What is being asked
Copy out the following lines without any change, beginning at the line that contains "Σταθερή κολώνα ασφαλείας από ανοξείδωτο" and ending with the line that contains "Υδραυλικό σύστημα αποκλεισμού δρόμων".

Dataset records
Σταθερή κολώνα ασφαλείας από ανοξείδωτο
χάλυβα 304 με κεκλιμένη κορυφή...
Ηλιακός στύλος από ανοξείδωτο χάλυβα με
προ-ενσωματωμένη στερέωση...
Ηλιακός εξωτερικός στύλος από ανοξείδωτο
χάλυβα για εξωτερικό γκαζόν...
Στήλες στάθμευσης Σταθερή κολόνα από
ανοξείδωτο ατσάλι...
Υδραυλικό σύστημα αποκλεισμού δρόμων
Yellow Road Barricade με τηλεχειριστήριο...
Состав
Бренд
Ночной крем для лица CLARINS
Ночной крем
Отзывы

* * *

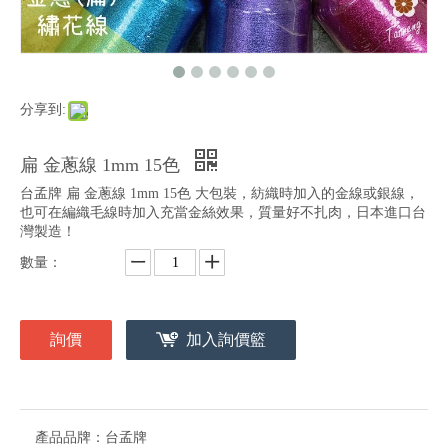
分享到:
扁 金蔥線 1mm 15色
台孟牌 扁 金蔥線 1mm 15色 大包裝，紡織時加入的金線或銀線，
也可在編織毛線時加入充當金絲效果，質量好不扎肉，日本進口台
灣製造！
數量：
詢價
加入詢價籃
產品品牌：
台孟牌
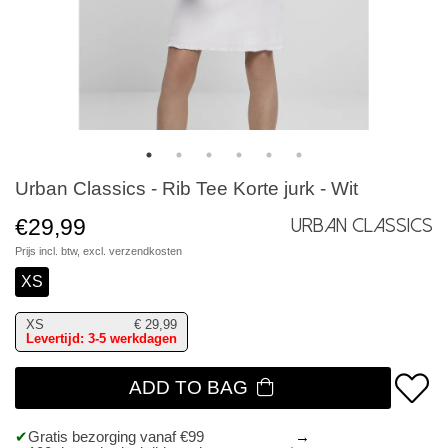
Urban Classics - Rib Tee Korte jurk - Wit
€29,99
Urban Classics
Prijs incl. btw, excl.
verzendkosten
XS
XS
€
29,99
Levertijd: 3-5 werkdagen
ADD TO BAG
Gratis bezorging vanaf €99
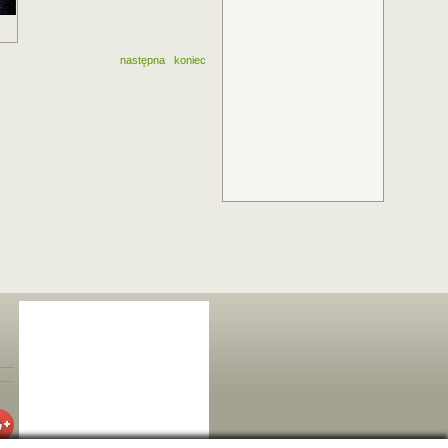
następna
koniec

* * *

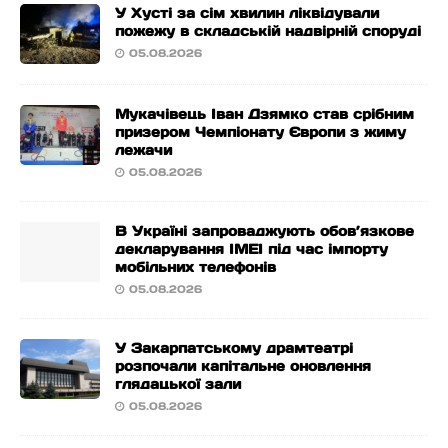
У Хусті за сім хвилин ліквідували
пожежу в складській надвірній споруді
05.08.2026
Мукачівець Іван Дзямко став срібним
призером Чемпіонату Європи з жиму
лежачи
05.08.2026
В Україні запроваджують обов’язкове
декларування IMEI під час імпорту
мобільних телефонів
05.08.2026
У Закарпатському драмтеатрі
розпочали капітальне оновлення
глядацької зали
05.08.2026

Exercise response
Σταθερή κολώνα ασφαλείας από ανοξείδωτο
χάλυβα 304 με κεκλιμένη κορυφή...
Ηλιακός στύλος από ανοξείδωτο χάλυβα με
προ-ενσωματωμένη στερέωση...
Ηλιακός εξωτερικός στύλος από ανοξείδωτο
χάλυβα για εξωτερικό γκαζόν...
Στήλες στάθμευσης Σταθερή κολόνα από
ανοξείδωτο ατσάλι...
Υδραυλικό σύστημα αποκλεισμού δρόμων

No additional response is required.